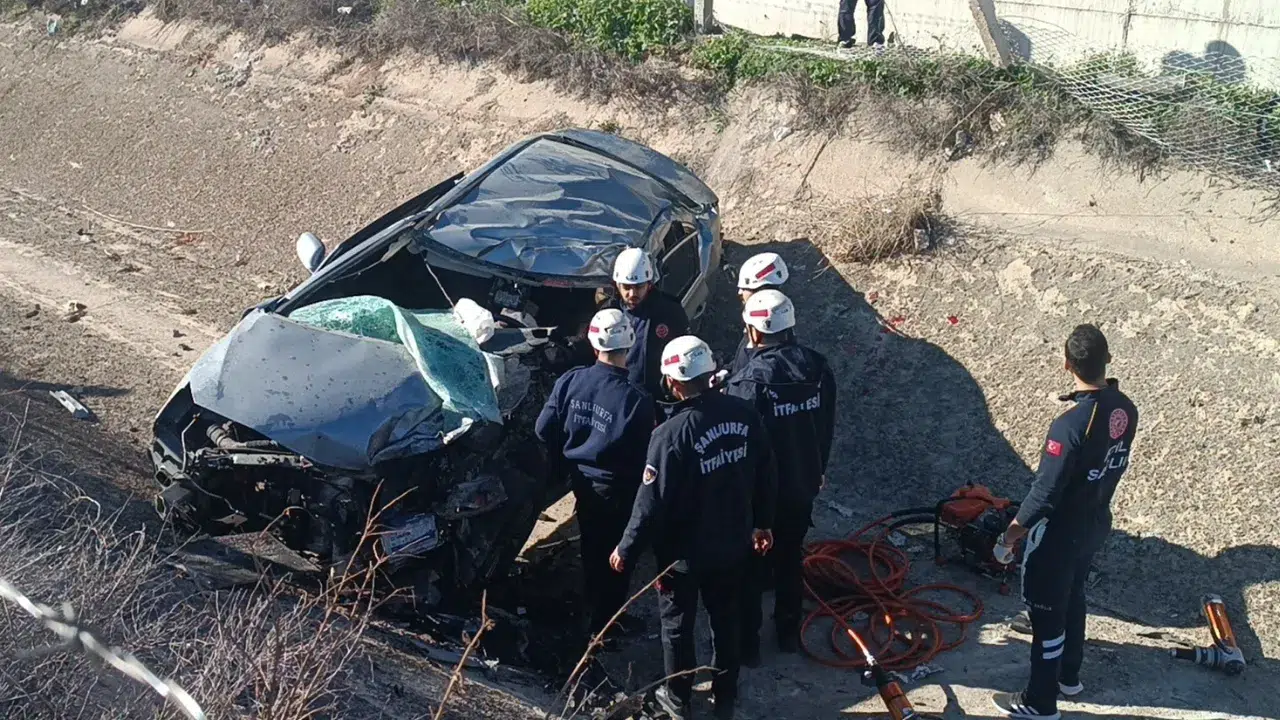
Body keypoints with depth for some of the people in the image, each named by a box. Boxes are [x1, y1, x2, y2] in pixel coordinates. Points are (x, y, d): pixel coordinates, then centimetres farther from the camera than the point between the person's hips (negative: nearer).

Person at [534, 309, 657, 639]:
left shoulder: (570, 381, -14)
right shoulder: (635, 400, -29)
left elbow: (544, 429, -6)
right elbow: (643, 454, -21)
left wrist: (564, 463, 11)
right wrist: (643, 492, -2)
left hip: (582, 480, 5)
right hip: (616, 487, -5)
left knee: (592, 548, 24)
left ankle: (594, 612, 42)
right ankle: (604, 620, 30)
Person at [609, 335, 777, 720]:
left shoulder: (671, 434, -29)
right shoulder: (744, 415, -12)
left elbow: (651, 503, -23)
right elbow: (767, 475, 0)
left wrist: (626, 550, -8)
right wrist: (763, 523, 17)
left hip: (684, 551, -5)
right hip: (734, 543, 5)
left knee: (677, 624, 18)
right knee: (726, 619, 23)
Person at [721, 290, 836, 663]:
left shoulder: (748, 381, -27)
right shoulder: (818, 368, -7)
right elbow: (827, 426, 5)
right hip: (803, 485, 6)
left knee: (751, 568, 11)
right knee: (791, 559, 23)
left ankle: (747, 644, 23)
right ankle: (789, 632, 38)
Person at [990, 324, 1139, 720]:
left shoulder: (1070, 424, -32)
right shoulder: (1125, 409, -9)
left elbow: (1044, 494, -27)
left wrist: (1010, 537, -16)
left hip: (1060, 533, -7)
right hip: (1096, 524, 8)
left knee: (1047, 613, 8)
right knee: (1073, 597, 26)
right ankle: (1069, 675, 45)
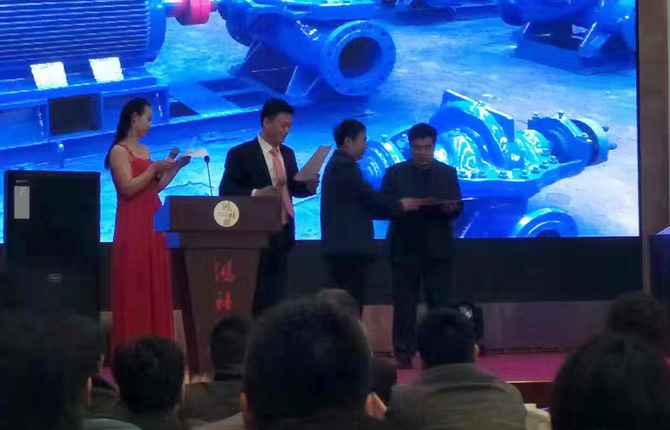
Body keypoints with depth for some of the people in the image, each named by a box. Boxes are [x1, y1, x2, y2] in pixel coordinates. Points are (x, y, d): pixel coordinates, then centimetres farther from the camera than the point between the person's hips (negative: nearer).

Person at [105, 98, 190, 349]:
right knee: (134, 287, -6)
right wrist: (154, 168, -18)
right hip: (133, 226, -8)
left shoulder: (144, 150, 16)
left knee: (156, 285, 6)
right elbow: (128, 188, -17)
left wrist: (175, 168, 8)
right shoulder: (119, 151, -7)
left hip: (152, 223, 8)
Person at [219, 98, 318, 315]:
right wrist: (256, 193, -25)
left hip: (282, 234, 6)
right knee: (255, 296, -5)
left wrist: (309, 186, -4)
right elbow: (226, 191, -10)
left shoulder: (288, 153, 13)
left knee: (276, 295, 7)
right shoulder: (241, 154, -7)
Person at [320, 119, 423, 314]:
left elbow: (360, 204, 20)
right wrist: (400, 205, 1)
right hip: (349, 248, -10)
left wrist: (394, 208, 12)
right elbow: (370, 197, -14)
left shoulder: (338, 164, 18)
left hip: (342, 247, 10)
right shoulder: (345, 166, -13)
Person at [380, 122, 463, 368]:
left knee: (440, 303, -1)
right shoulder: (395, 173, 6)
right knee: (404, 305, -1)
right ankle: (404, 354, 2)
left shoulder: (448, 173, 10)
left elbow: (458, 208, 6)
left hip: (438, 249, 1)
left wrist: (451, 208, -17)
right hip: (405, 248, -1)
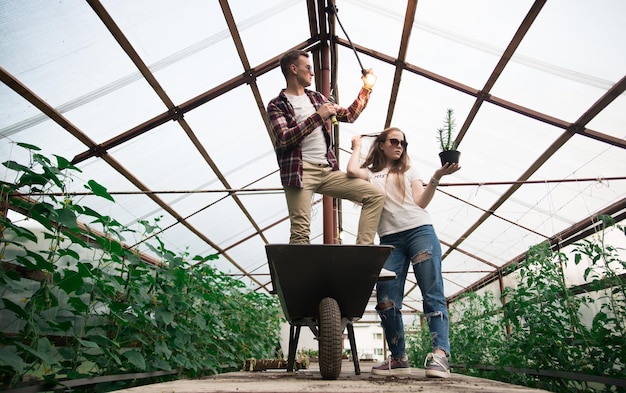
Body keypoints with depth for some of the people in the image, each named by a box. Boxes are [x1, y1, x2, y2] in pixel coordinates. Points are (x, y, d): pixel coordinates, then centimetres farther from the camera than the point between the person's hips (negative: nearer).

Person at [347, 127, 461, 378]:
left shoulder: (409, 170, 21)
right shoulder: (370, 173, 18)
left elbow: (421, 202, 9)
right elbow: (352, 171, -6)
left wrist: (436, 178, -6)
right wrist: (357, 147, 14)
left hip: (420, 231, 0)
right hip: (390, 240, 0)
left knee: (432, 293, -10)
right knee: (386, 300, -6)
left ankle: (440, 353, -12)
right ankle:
━━━━━━━━━━━━━━━━━━━━
Exercise description> Reproduce every record verbatim, please. Omit the images.

Output for this exercise>
Body keypoints with depth for some of the people in the image, each named by a box. Boxes are [x1, y1, x2, y2] in pixel coordinates. Points are (x, y, d): pixel coordinates, then centimetres farther from the camera than the point between the person's hips (negative: nearer).

Person at [534, 309, 657, 639]:
left shoulder: (570, 381, -14)
right shoulder: (635, 400, -29)
left elbow: (544, 429, -6)
right elbow: (643, 454, -21)
left wrist: (564, 463, 11)
right wrist: (643, 492, -2)
left hip: (582, 480, 5)
right hip: (616, 487, -5)
left knee: (592, 548, 24)
left ankle: (594, 612, 42)
right ankle: (604, 620, 30)
Person at [609, 335, 777, 720]:
left shoulder: (671, 434, -29)
right shoulder: (744, 415, -12)
left elbow: (651, 503, -23)
right elbow: (767, 475, 0)
left wrist: (626, 550, -8)
right wrist: (763, 523, 17)
left hip: (684, 551, -5)
right hip: (734, 543, 5)
left knee: (677, 624, 18)
right knee: (726, 619, 23)
Person at [721, 290, 836, 663]:
left shoulder: (748, 381, -27)
right shoulder: (818, 368, -7)
right elbow: (827, 426, 5)
right hip: (803, 485, 6)
left knee: (751, 568, 11)
right knee: (791, 559, 23)
left ankle: (747, 644, 23)
right ankle: (789, 632, 38)
Person at [990, 324, 1139, 720]:
left shoulder: (1070, 424, -32)
right shoulder: (1125, 409, -9)
left elbow: (1044, 494, -27)
left wrist: (1010, 537, -16)
left hip: (1060, 533, -7)
right hip: (1096, 524, 8)
left knee: (1047, 613, 8)
right knee: (1073, 597, 26)
right ankle: (1069, 675, 45)
Body keypoints with depth for some of the people in the image, each named by a box. Boxes are [x1, y1, x2, y2] in pixel coordinates. Points are (x, y, d): pixel coordinates, then centimetres farther from the camera than the point between the person's hips (negative: nearer).

Person at [105, 98, 190, 349]:
right knee: (134, 287, -6)
right wrist: (154, 168, -18)
right hip: (133, 226, -8)
left shoulder: (144, 150, 16)
left knee: (156, 285, 6)
right elbow: (128, 188, -17)
left wrist: (175, 168, 8)
right shoulder: (119, 151, -7)
left hip: (152, 223, 8)
Person at [219, 98, 318, 315]:
right wrist: (256, 193, -25)
left hip: (282, 234, 6)
right knee: (255, 296, -5)
left wrist: (309, 186, -4)
right elbow: (226, 191, -10)
left shoulder: (288, 153, 13)
left knee: (276, 295, 7)
right shoulder: (241, 154, -7)
Person at [320, 119, 423, 314]:
left elbow: (360, 204, 20)
right wrist: (400, 205, 1)
right hip: (349, 248, -10)
left wrist: (394, 208, 12)
right elbow: (370, 197, -14)
left shoulder: (338, 164, 18)
left hip: (342, 247, 10)
right shoulder: (345, 166, -13)
Person at [380, 122, 463, 368]:
left knee: (440, 303, -1)
right shoulder: (395, 173, 6)
right knee: (404, 305, -1)
right ankle: (404, 354, 2)
left shoulder: (448, 173, 10)
left elbow: (458, 208, 6)
left hip: (438, 249, 1)
left wrist: (451, 208, -17)
right hip: (405, 248, -1)
Body keypoints with depth for some of the people in the image, each named by a box. Boxes are [x1, y1, x2, y2] in pixel coordinates. Points are (x, y, d): pixel coordinates, then centimetres farther from the camera than the point between the person's hips (negative: nearer).

Person at [347, 127, 461, 378]:
left shoulder: (409, 170, 21)
right shoulder: (370, 173, 18)
left elbow: (421, 202, 9)
right elbow: (352, 171, -6)
left wrist: (436, 178, -6)
right wrist: (357, 147, 14)
left hip: (420, 231, 0)
right hip: (390, 240, 0)
left knee: (432, 293, -10)
right knee: (386, 300, -6)
left ankle: (440, 353, -12)
right ankle:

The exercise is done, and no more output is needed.